Sunday, November 27, 2016

A Good Catch: Memories of Fishing

At 8:45 a.m., I am riding in a Zodiac raft on the lower Palouse River, a tributary of the Snake. Meriwether Lewis and William Clark met members of the Palouse tribe on this river in October 1805. Now I’m following part of their trail on a river cruise with Lindblad Expeditions/National Geographic.


The Palouse River canyon was formed during the catastrophic Missoula Floods between 15,000 and 13,000 years ago, but today all is calm on the river in the soft morning light. We see a mule deer on shore, limping through the brush. We take note of mergansers, coots, a harrier hawk, Canada geese and magpies. The naturalist identifies the call of a canyon wren and we visit nests abandoned by cliff swallows.


I take all this in. I smell the sage, examine the beaver dam, admire the cattails and am delighted to learn that Daffy Duck is a scoter – a sea duck. This naturalist knows a lot about many things.

Most of all, I find myself fixated on the outboard motor and the wake behind it.

Being dressed and sitting anywhere by 8:45 a.m. is not natural for me. I like the night, and am fairly slow and stupid in the morning, even on those rare occasions when I am up, dressed and out the door. First, I think I'm staring at the outboard because I am in my morning daze. This annoys me. I purposely turn to the nearest hillside and snap a picture or two. Then my attention is drawn back to the outboard motor once again.


Suddenly it hits me: I'VE DRIVEN A BOAT!

I have, many times, on boats with an outboard much like the one I've been staring at on this morning.

Daddy liked to fish -- no, he loved to fish – and we owned an outboard motor that hung in our garage. Many of our family vacations were spent at lakes, mostly in southern Missouri. Lake Wappapello. Lake Killarney. The Lake of the Ozarks. I’ve been fishing in all of them, and sometimes, Daddy let me steer the boats we rented.

I was better at steering than I was at baiting hooks. Daddy taught me how to safely handle a hook, but I didn’t want to touch the bait. If we were fishing with minnows, I’d wrap the tiny fish in a tissue before putting it on the hook. Because the tissue obscured the hook, most often I would pierce the minnow repeatedly, and it would bleed all over the tissue. I refused to touch a worm, wrapped or not.

Daddy put up with all this, and we both were thrilled the day I caught three crappie on one nightcrawler.

We spent so many weekends at one family-owned lodge in the Ozarks that the owners featured a picture of Daddy with his catch on their brochure. When he wasn’t fishing with the family, Daddy was off on a weekend trip with his fishing buddies, most often on the White River in Arkansas.

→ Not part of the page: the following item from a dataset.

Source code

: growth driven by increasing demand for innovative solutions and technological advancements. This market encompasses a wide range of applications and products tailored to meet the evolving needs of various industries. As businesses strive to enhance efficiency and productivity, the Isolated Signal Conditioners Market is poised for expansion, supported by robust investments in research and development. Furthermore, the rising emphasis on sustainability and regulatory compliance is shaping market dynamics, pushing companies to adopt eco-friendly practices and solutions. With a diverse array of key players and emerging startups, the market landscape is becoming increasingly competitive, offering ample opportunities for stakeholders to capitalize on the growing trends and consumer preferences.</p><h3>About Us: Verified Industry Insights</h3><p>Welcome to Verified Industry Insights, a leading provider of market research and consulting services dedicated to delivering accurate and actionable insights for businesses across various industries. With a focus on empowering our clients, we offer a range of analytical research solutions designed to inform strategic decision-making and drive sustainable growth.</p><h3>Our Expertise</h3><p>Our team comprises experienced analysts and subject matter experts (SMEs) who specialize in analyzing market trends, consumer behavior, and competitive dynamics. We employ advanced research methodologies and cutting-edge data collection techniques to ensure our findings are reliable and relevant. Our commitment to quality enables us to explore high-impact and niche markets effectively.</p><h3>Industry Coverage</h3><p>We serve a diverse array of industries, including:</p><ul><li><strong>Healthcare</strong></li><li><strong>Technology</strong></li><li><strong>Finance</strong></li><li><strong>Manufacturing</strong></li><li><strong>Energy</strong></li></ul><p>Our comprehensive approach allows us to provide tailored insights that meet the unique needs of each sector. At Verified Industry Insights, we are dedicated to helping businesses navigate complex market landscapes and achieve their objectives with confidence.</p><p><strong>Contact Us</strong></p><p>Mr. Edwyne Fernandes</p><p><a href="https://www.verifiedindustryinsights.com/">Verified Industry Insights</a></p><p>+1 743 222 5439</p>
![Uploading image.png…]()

I grew up eating fresh trout back when you ate a slice of Wonderbread with every bite of fish, to enrobe any stray bones you may have swallowed. It was Daddy who taught me to efficiently debone a trout one night after I had complained more than usual about all the bones.

“The bones hold the fish together,” he said. “If there were no bones, there would be no fish.” He also tried to teach me to savor crispy, cornmeal-encrusted, fried fish tails -- but that didn’t take.

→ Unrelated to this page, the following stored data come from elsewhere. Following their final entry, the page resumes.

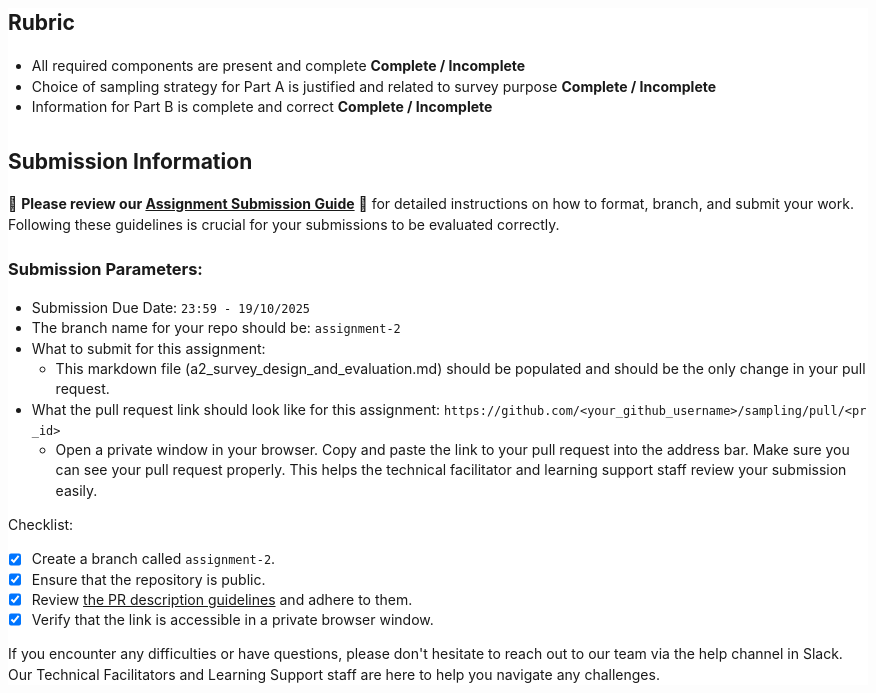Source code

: ## Rubric

-	All required components are present and complete **Complete / Incomplete**
-	Choice of sampling strategy for Part A is justified and related to survey purpose **Complete / Incomplete**
-	Information for Part B is complete and correct **Complete / Incomplete**

## Submission Information

🚨 **Please review our [Assignment Submission Guide](https://github.com/UofT-DSI/onboarding/blob/main/onboarding_documents/submissions.md)** 🚨 for detailed instructions on how to format, branch, and submit your work. Following these guidelines is crucial for your submissions to be evaluated correctly.

### Submission Parameters:
* Submission Due Date: `23:59 - 19/10/2025`
* The branch name for your repo should be: `assignment-2`
* What to submit for this assignment:
    * This markdown file (a2_survey_design_and_evaluation.md) should be populated and should be the only change in your pull request.
* What the pull request link should look like for this assignment: `https://github.com/<your_github_username>/sampling/pull/<pr_id>`
    * Open a private window in your browser. Copy and paste the link to your pull request into the address bar. Make sure you can see your pull request properly. This helps the technical facilitator and learning support staff review your submission easily.

Checklist:
- [x] Create a branch called `assignment-2`.
- [x] Ensure that the repository is public.
- [x] Review [the PR description guidelines](https://github.com/UofT-DSI/onboarding/blob/main/onboarding_documents/submissions.md#guidelines-for-pull-request-descriptions) and adhere to them.
- [x] Verify that the link is accessible in a private browser window.

If you encounter any difficulties or have questions, please don't hesitate to reach out to our team via the help channel in Slack. Our Technical Facilitators and Learning Support staff are here to help you navigate any challenges.
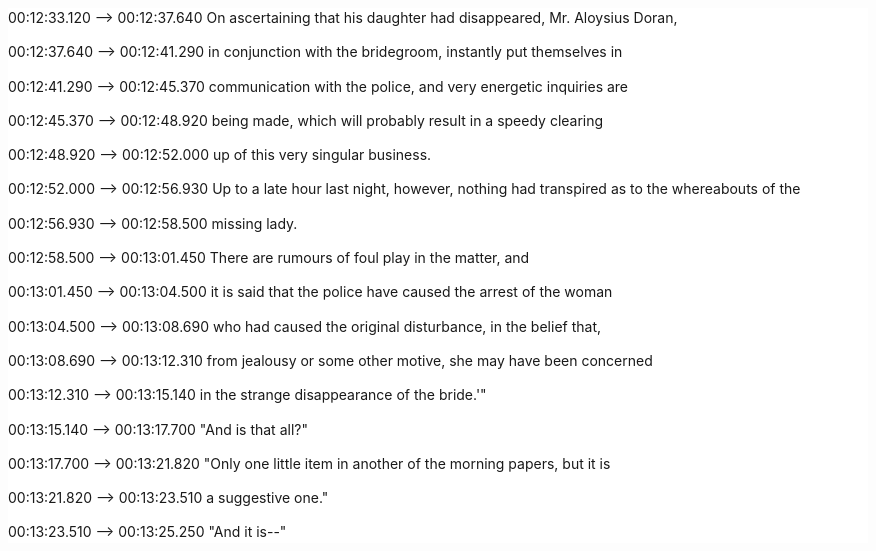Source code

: 00:12:33.120 --> 00:12:37.640
On ascertaining that his
daughter had disappeared, Mr. Aloysius Doran,

00:12:37.640 --> 00:12:41.290
in conjunction with
the bridegroom, instantly put themselves in

00:12:41.290 --> 00:12:45.370
communication with
the police, and very energetic inquiries are

00:12:45.370 --> 00:12:48.920
being made, which
will probably result in a speedy clearing

00:12:48.920 --> 00:12:52.000
up of this very
singular business.

00:12:52.000 --> 00:12:56.930
Up to a late hour last night, however, nothing
had transpired as to the whereabouts of the

00:12:56.930 --> 00:12:58.500
missing lady.

00:12:58.500 --> 00:13:01.450
There
are rumours of foul play in the matter, and

00:13:01.450 --> 00:13:04.500
it is said that the
police have caused the arrest of the woman

00:13:04.500 --> 00:13:08.690
who had caused the
original disturbance, in the belief that,

00:13:08.690 --> 00:13:12.310
from jealousy or some
other motive, she may have been concerned

00:13:12.310 --> 00:13:15.140
in the strange
disappearance of the bride.'"

00:13:15.140 --> 00:13:17.700
"And is that all?"

00:13:17.700 --> 00:13:21.820
"Only one little item in another of the morning
papers, but it is

00:13:21.820 --> 00:13:23.510
a suggestive one."

00:13:23.510 --> 00:13:25.250
"And it is--"
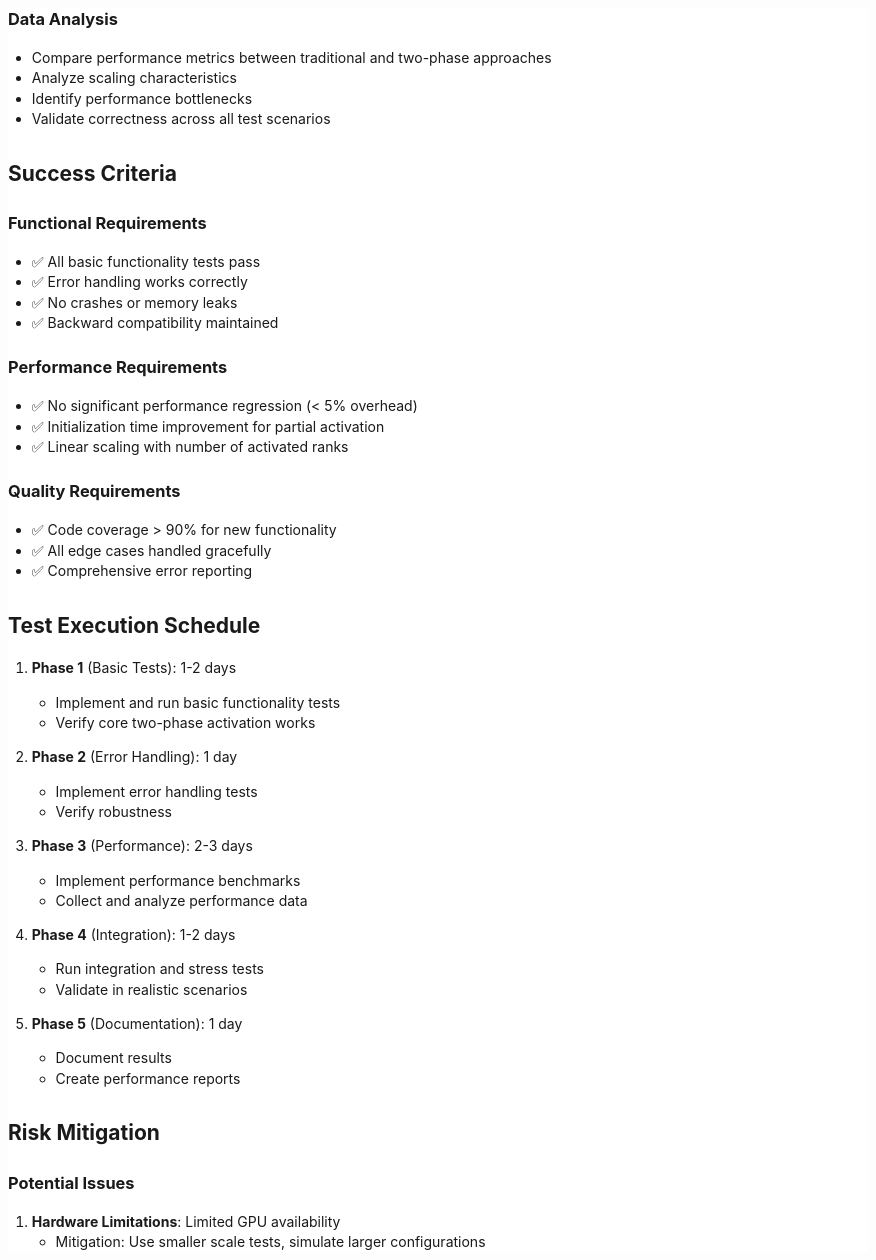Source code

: ### Data Analysis
- Compare performance metrics between traditional and two-phase approaches
- Analyze scaling characteristics
- Identify performance bottlenecks
- Validate correctness across all test scenarios

## Success Criteria

### Functional Requirements
- ✅ All basic functionality tests pass
- ✅ Error handling works correctly
- ✅ No crashes or memory leaks
- ✅ Backward compatibility maintained

### Performance Requirements
- ✅ No significant performance regression (< 5% overhead)
- ✅ Initialization time improvement for partial activation
- ✅ Linear scaling with number of activated ranks

### Quality Requirements
- ✅ Code coverage > 90% for new functionality
- ✅ All edge cases handled gracefully
- ✅ Comprehensive error reporting

## Test Execution Schedule

1. **Phase 1** (Basic Tests): 1-2 days
   - Implement and run basic functionality tests
   - Verify core two-phase activation works

2. **Phase 2** (Error Handling): 1 day
   - Implement error handling tests
   - Verify robustness

3. **Phase 3** (Performance): 2-3 days
   - Implement performance benchmarks
   - Collect and analyze performance data

4. **Phase 4** (Integration): 1-2 days
   - Run integration and stress tests
   - Validate in realistic scenarios

5. **Phase 5** (Documentation): 1 day
   - Document results
   - Create performance reports

## Risk Mitigation

### Potential Issues
1. **Hardware Limitations**: Limited GPU availability
   - Mitigation: Use smaller scale tests, simulate larger configurations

At home, I was always served a fish with the head removed, which was also my mother’s preference. A few years later, on a rare non-fishing vacation in Colorado, we were served trout with the heads on. Mom showed me how to cover the head with my napkin, saw it off with my knife and slip the head under the coffee cup, all without ever looking the dead fish in the eye.

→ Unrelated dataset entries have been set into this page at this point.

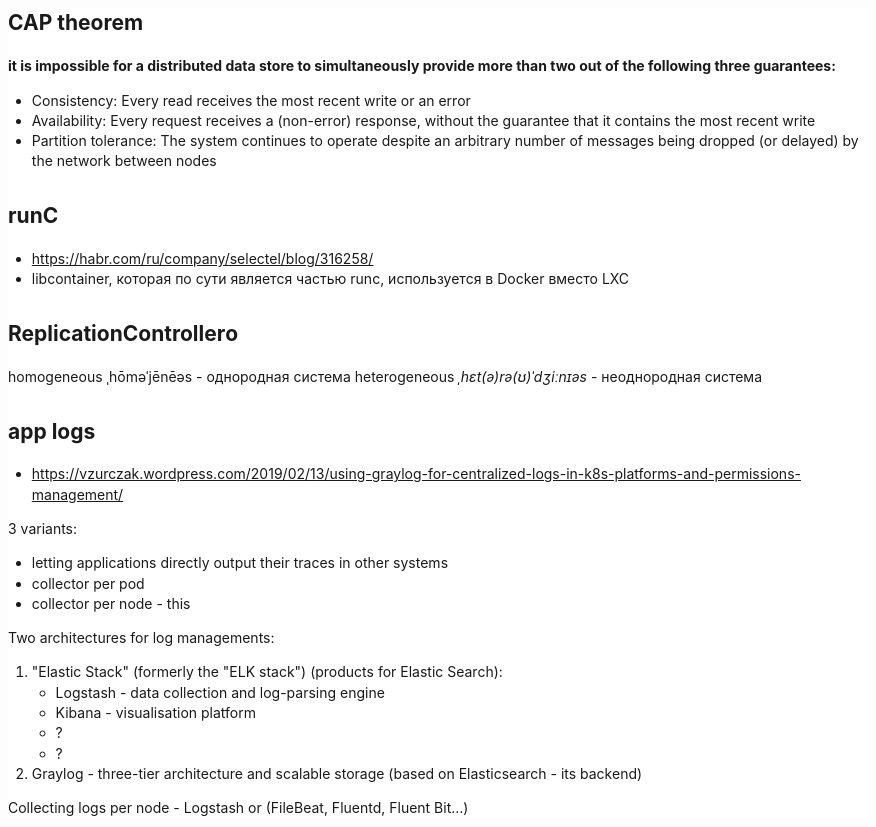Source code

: 
<a id="org2483081"></a>

## CAP theorem

**it is impossible for a distributed data store to simultaneously provide more than two out of the following
 three guarantees:**

-   Consistency: Every read receives the most recent write or an error
-   Availability: Every request receives a (non-error) response, without the guarantee that it contains the most recent write
-   Partition tolerance: The system continues to operate despite an arbitrary number of messages being dropped (or delayed) by the network between nodes


<a id="org6aa9d6a"></a>

## runC

-   <https://habr.com/ru/company/selectel/blog/316258/>
-   libcontainer, которая по сути является частью runc, используется в Docker вместо LXC


<a id="org06beef7"></a>

## ReplicationControllerо

homogeneous ˌhōməˈjēnēəs - однородная система
heterogeneous *ˌhɛt(ə)rə(ʊ)ˈdʒiːnɪəs* - неоднородная система


<a id="org5c8e76d"></a>

## app logs

-   <https://vzurczak.wordpress.com/2019/02/13/using-graylog-for-centralized-logs-in-k8s-platforms-and-permissions-management/>

3 variants:

-   letting applications directly output their traces in other systems
-   collector per pod
-   collector per node - this

Two architectures for log managements:

1.  "Elastic Stack" (formerly the "ELK stack") (products for Elastic Search):
    -   Logstash - data collection and log-parsing engine
    -   Kibana - visualisation platform
    -   ?
    -   ?
2.  Graylog - three-tier architecture and scalable storage (based on Elasticsearch - its backend)

Collecting logs per node - Logstash or (FileBeat, Fluentd, Fluent Bit…)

I still do that. Sometimes, I warn my server.

Another moment on the river cruise involved fish, or at least artistic expressions of them. Riding on a tour bus, heading for the Columbia Gorge Discovery Center in The Dalles, Ore., we learned that some years ago a fellow had been released from the local jail to make metal sculptures of fish to decorate one side of a bridge in town. When he finished the work, the man disappeared.


Later, he was caught and returned to jail, and his sentence was extended. Then a city official decided metal fish sculptures should grace the other side of the bridge as well. The metalsmith was released once again, and promised a shorter sentence. He made the sculptures, including a beautiful pair now on display at the Discovery Center, and he disappeared once again. Then the tour guide told us that rumor has it that the metalsmith is now a tour bus driver.

How’s that for a great fish tale?

I don't believe the end of that story, but I remain delighted that an early morning cruise on the Palouse River brought back fond memories of my days driving boats in Missouri lakes. I don’t fish now – don’t ask me.